◆ **REQUEST**: Show every line in the data below that contains the string "nous". The match is case-sensitive.

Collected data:
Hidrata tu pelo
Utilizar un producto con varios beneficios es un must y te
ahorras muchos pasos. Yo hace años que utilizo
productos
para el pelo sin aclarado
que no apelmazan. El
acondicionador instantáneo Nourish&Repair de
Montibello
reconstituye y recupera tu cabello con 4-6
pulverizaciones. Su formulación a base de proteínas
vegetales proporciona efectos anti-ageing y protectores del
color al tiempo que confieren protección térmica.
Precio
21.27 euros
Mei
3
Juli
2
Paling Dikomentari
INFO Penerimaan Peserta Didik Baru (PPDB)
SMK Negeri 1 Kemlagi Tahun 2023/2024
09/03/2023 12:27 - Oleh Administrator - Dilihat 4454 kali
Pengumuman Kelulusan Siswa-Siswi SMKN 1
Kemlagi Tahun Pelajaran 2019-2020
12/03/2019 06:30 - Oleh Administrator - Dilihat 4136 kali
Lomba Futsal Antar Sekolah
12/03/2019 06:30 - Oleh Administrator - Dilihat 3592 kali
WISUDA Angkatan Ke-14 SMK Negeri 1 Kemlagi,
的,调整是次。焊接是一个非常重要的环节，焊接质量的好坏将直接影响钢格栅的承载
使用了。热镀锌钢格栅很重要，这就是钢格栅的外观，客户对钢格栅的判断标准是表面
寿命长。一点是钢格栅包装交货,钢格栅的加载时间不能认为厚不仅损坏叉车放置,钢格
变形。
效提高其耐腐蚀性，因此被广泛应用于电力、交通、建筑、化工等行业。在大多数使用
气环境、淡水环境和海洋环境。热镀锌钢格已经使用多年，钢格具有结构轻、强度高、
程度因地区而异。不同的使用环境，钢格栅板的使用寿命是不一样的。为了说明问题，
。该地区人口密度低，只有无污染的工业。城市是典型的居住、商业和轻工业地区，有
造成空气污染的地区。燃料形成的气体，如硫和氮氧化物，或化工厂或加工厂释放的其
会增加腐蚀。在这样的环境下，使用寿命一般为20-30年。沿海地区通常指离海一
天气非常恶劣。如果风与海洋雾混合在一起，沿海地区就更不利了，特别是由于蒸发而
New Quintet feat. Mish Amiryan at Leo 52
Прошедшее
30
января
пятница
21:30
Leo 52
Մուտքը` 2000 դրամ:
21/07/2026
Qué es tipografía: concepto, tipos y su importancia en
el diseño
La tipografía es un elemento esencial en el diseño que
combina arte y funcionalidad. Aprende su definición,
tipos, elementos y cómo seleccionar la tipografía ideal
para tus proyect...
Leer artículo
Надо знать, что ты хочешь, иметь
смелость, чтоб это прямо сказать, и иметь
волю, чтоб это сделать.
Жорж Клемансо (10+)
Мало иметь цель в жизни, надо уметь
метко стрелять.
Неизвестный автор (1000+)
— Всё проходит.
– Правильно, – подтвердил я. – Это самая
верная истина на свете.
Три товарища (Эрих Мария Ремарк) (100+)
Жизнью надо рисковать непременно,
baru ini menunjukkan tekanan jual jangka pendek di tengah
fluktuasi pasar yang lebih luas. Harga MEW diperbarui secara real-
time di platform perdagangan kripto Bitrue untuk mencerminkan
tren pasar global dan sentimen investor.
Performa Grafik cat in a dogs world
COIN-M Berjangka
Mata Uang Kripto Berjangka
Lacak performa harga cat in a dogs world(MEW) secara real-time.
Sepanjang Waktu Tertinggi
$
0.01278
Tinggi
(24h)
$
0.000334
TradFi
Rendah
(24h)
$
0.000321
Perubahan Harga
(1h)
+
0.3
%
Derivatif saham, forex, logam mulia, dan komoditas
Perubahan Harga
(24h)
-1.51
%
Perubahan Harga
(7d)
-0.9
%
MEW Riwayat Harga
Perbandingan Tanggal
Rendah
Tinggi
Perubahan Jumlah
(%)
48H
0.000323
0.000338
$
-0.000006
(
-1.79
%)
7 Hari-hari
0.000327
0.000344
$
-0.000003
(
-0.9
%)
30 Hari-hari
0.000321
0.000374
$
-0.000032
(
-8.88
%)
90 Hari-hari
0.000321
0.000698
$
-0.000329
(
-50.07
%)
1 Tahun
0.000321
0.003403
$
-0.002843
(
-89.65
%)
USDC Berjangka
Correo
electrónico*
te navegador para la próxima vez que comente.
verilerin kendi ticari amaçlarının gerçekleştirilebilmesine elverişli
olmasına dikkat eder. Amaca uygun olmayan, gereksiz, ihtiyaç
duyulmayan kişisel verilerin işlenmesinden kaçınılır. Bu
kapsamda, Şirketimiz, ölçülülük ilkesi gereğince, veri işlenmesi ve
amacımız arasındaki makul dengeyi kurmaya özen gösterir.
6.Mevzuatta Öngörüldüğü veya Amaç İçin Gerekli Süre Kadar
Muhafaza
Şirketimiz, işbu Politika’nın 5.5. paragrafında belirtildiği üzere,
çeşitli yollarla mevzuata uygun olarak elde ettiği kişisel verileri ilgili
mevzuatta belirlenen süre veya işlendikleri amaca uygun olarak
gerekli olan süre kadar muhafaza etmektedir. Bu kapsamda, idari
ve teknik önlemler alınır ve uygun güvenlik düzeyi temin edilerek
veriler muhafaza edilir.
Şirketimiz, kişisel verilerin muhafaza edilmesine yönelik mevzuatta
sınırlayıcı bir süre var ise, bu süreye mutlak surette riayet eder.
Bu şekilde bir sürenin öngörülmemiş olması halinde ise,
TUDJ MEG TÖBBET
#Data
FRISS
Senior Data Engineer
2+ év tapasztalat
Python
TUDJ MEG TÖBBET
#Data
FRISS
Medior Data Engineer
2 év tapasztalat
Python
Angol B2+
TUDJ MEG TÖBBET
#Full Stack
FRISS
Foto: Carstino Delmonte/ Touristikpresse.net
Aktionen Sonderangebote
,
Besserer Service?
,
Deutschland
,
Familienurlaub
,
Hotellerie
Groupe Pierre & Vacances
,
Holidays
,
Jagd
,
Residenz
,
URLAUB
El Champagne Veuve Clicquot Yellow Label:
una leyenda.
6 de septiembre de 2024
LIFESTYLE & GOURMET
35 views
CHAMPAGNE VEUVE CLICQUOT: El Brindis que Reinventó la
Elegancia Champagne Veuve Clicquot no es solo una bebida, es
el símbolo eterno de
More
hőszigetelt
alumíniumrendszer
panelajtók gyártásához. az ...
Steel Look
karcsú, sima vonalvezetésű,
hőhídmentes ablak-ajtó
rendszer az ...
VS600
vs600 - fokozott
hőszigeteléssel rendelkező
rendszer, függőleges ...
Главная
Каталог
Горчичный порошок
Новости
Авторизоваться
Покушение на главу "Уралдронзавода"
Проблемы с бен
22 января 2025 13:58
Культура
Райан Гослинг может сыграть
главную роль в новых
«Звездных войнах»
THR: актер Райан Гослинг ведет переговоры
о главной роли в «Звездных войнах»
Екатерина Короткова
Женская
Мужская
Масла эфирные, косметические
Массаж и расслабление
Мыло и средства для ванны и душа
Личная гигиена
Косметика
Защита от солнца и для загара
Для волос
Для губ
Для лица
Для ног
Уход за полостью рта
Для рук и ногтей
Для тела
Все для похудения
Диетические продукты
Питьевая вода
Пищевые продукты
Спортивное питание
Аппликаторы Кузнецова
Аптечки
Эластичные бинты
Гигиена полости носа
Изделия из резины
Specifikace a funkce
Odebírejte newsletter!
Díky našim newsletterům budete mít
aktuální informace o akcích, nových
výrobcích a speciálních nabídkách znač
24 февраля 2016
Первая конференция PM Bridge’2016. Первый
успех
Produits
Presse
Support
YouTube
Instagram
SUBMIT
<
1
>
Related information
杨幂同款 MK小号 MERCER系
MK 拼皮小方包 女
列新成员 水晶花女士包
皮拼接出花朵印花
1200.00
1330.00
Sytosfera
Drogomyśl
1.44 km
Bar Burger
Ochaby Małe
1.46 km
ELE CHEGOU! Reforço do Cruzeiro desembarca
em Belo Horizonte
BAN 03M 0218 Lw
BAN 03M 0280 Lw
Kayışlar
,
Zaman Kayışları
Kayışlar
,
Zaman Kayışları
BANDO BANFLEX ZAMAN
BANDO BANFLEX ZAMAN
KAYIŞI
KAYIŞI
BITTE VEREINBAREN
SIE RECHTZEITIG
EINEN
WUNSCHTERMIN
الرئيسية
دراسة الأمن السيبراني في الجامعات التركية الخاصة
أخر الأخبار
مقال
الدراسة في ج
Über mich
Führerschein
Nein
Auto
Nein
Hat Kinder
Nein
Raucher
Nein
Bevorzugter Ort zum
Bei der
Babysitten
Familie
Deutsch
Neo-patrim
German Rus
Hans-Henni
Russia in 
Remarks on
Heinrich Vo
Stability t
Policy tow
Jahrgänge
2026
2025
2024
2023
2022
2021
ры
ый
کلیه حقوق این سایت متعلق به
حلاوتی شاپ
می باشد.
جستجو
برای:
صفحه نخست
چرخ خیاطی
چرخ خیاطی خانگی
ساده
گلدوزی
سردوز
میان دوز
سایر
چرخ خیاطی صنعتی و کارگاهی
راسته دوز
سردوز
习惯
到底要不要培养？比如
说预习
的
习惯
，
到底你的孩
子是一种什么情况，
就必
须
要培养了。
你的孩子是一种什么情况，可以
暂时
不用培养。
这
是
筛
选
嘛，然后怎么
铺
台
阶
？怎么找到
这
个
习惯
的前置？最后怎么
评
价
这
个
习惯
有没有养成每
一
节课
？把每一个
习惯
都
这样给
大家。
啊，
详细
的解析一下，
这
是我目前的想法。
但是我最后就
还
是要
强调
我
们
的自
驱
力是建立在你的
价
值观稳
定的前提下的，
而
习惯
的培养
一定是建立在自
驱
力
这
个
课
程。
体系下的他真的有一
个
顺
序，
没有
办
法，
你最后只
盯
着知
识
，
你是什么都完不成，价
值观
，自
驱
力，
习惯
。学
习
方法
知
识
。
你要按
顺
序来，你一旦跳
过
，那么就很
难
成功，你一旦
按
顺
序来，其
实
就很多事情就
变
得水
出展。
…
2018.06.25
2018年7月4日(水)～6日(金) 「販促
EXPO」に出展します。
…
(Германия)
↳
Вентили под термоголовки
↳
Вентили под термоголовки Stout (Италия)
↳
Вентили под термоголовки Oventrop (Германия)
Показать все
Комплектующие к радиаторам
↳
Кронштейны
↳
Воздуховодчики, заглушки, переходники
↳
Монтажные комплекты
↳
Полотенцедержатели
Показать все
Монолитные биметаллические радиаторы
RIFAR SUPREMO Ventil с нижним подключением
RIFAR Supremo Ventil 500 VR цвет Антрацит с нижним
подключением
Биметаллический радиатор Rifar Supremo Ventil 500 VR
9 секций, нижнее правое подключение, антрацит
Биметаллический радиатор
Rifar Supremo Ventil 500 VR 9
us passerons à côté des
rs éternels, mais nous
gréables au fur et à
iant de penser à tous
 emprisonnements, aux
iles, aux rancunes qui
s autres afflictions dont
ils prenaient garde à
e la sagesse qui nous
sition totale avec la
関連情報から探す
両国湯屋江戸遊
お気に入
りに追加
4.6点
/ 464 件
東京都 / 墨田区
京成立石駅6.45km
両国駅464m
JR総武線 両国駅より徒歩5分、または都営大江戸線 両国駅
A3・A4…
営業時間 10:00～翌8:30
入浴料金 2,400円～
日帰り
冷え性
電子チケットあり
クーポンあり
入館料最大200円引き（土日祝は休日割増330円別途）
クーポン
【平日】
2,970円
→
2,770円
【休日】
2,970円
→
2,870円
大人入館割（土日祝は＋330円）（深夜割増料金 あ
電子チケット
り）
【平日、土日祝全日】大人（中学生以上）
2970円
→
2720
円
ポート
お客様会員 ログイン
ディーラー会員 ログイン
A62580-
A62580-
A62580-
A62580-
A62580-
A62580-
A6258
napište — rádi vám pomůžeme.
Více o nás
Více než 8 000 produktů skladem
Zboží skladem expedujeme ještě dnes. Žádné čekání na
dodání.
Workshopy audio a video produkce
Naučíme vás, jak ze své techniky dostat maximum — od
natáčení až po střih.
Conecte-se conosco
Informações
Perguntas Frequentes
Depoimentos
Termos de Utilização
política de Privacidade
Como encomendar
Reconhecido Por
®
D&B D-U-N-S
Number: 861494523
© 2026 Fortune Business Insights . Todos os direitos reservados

◆ **RESULT OF THE EXERCISE**:
rs éternels, mais nous
e la sagesse qui nous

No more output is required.